American film producer

Peter James Sanguesa Cooper is a film producer and businessman.

==Entertainment==
Peter James Cooper produced the independent romantic comedy film, Love and Mary, starring Lauren German and Gabriel Mann. The film was written and directed for the screen by Elizabeth Harrison, and filmed throughout the Houston area. Love and Mary premiered at the South by Southwest film festival in Austin, Texas on March 11, 2007. It was also featured at the Hollywood Film Festival on October 19, 2007.
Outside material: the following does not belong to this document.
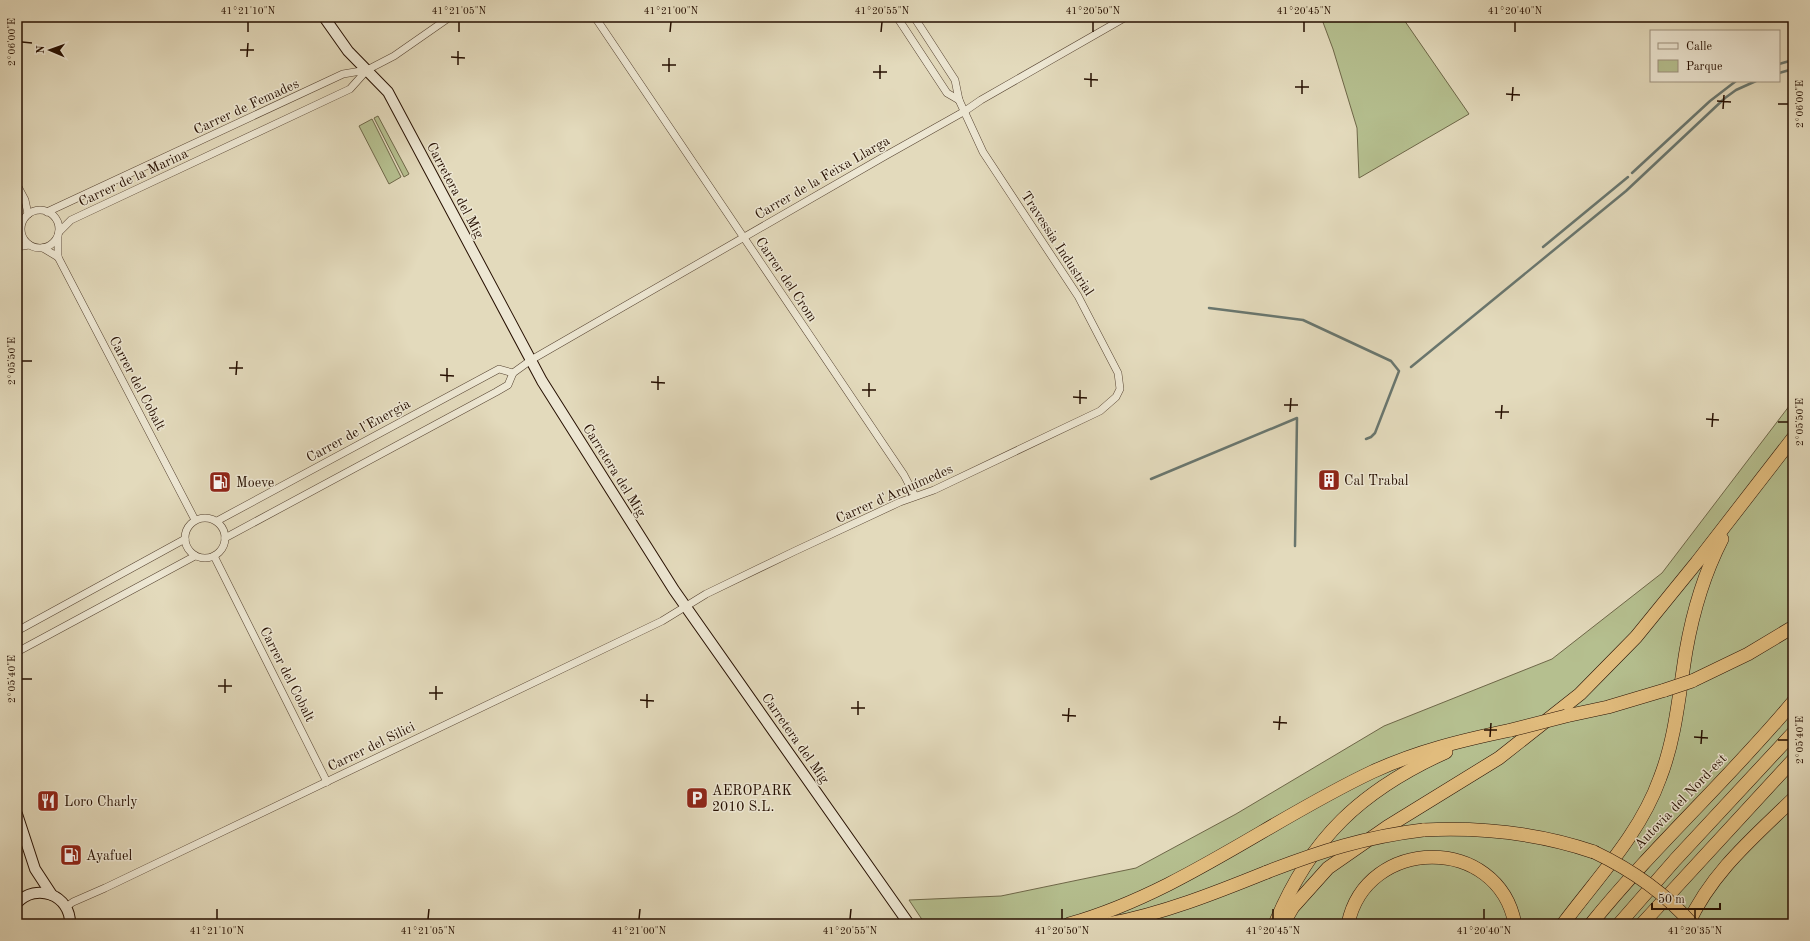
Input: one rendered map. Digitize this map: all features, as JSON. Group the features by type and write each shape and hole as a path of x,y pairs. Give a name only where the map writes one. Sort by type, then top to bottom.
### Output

He is also the executive producer of the independent feature film This Is What Remains, written and directed by Ben Wagner. This Is What Remains is a psychological thriller produced by 3:41am Productions. The film has been acquired by Millennium Entertainment for U.S. domestic distribution.

==Superhawk Films==
In 2022, Cooper launched Texas-based Superhawk Films to produce motion pictures and television shows. The company's first feature film is Crossroads directed by British filmmaker Andy Delaney, and written and produced by Cooper. The film stars Hannah James, Eric Nelsen, Jack Falahee, Jake Thomas and Will Brittain, and was completed in 2024. Formerly known as Holly By Nightfall, Crossroads was an official selection of the 2024 Dallas International Film Festival. Distributed in the United States by Vertical Entertainment, Crossroads had a theatrical release on March 28, 2025. It's currently streaming on Apple and Amazon Prime. Superhawk Films next feature film production is Rio Frio, a modern day western produced by Peter James Cooper.

==Crave Cupcakes==
Cooper is the co-founder of Crave Cupcakes, launched in Houston on June 16, 2008. Crave Cupcakes is a gourmet cupcake bakery designed by the design firm AvroKO of New York City. Cooper created the Crave brand name and the vintage mixer logo identity, as well as having a hand in the overall design of the bakery concept.

==Bernardo Footwear==

In 2011, Cooper launched Bernardo Group and acquired the Bernardo footwear brand, designer and makers of the iconic Bernardo Sandals. Cooper engaged in an important re-branding of Bernardo, creating the brand identity and loop logo used on Bernardo shoes today. Cooper also successfully created the Bernardo 1946 brand which re-introduced Italian-made heritage styles from the 1950s and 1960s. In 2014, the company was sold to a private investor group.